Citizens, nonetheless.

There is clearly a majority of "enfranchised" American citizens who have a problem with both of these types of citizens at some level - whether or not it rises to the level of obstructing their right to vote is moot. What is relevant, however, is that they are citizens just the same, regardless of how distasteful their situation, their ideology, or whatever qualifying adjective is placed before the word "citizen."

As in, "non-valid-photo-ID-carrying" citizens. Citizens, nonetheless.

If I choose (or am forced) to drop out of "conventional" American society as defined by mainstream citizens/participants, I damn well sure still want access to the ballot.

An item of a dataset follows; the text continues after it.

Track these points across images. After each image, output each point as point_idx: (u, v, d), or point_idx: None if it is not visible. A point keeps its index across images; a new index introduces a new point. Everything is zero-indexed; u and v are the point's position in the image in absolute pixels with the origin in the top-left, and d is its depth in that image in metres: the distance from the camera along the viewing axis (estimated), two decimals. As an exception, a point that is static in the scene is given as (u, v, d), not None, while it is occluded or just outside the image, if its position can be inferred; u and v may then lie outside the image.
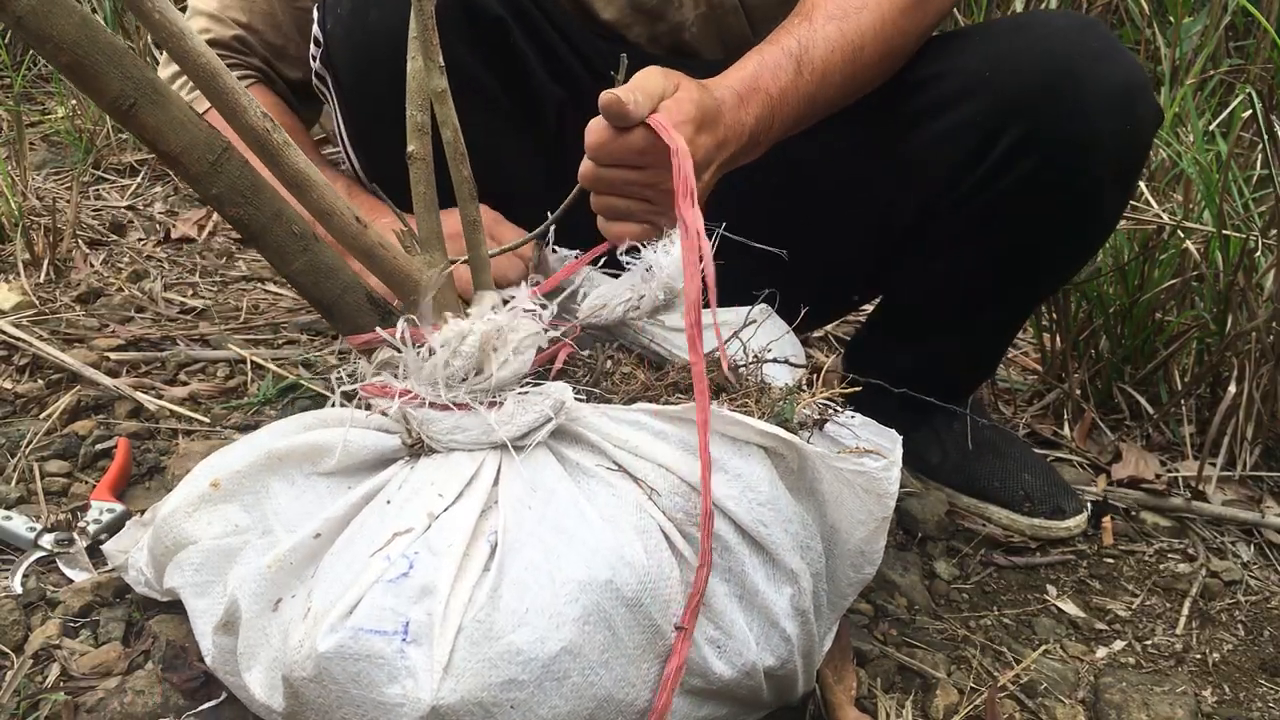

One does not disappear citizens from the national conversation simply because they do not fit in to what is considered reasonable according to the standards and chatter of the currently enshrined American paradigm (which, it could be reasonably argued, contains its share of inherent dysfunction.)

A healthy democratic society entertains all criticisms and points of view in its conversation. Adding qualifying adjectives to the word "citizen" is not simply a slippery slope towards the tyranny of the majority - it is arriving at that lesser plateau.

This should be a no-brainer for those black robes, those protectors of this American Experiment. And it is a no-brainer. If this Indiana law is not tossed on its arse with dispatch (and though IANAL, this should also void a similar law here in Arizona, borne of "illegal" immigrant jingoism), it should be clear that this country is in deep shit.

Not that we didn't know that already.